**Text section:**
•••••

I am a foreigher living in Cartagena and almost every day I can found driving past some of the most expensive real estate in Latin America. I often speak to my wife, or more exactly thin out aloud, and ask who actually has the money for these properties? Or, Who in their right mind would actually buy one?

You see, Cartagena is a lovely place. I live here and am very happy, we've got it all: sun, sea, nature and a laid back lifestyle, but all thgis comes at a price. I don't actually live in downtown Cartagena, but a short drive away along the beach. Here for instance land prices tend to double in value every 2-3 years (buy now or it will soon be too late). In my area (Boquilla/Manzanillo) there are numerous up-scale resort developments currently being built, very nice too. But the prices are really high! Over US$400,000 for an 1800 square feet apartment! You do also get a balcony for that price. How about US$350,000 for a 1600 square feet house? In my modest opinion, these prices are fine if you actually want to live here, but I honestly can't see these prices rising much higher in the near future, and you can forget about using this kind of real estate as a rental property -- you'll never get a monthly 1% + return on your investment. By the way, not to boast, but if you buy something right you can almost get a 2% monthly ROI here in Cartagena.

•••••

**Given information:**
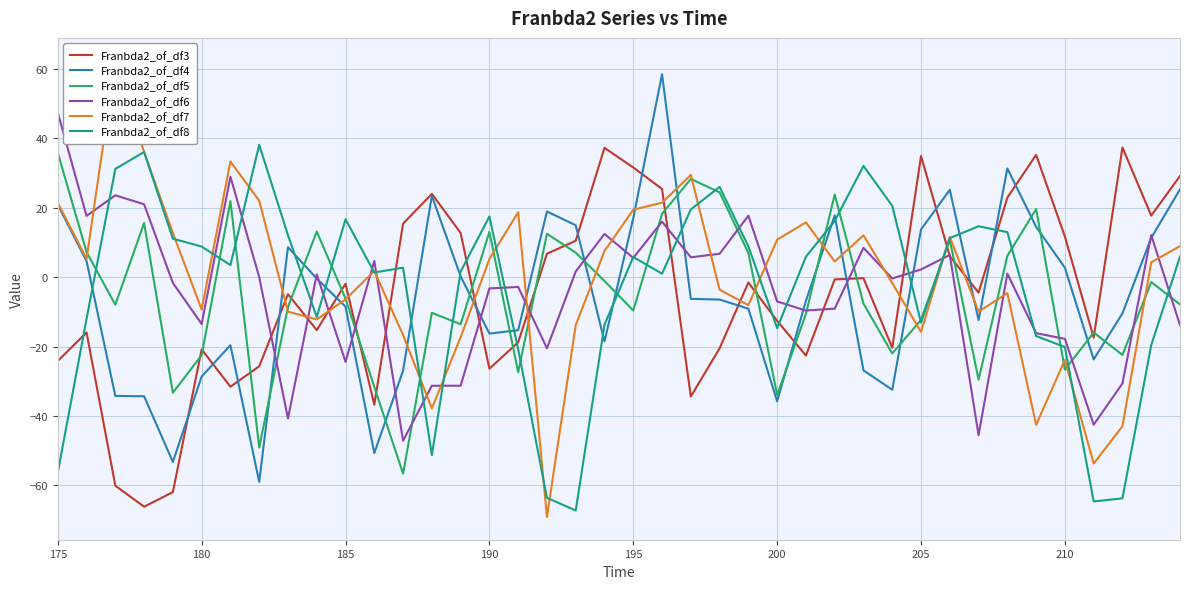

Which series ends up on top after the final intersection of Franbda2_of_df8 and Franbda2_of_df7?

Franbda2_of_df7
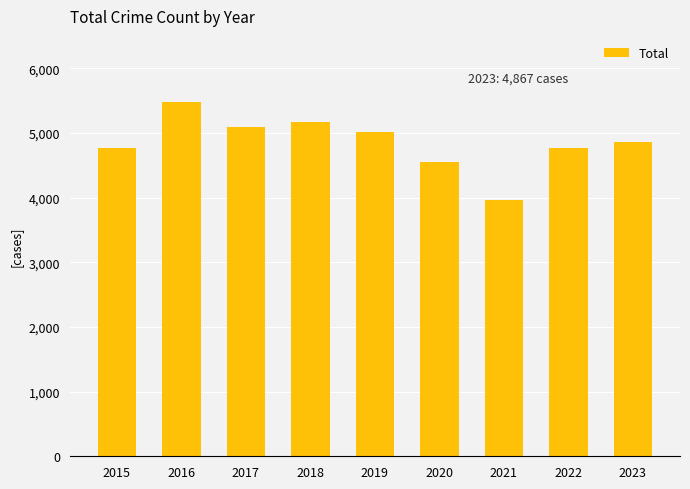

Which label corresponds to the largest value in the chart?

2016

•••••

**Exercise 1:** Name every item that the text on Cartagena real estate lists after the phrase "we've got it all".
**Exercise 2:** In the text on Cartagena real estate, how often do land prices tend to double in value in the area where the writer lives?

**Written response 1:** sun, sea, nature, a laid back lifestyle

**Written response 2:** Every 2-3 years.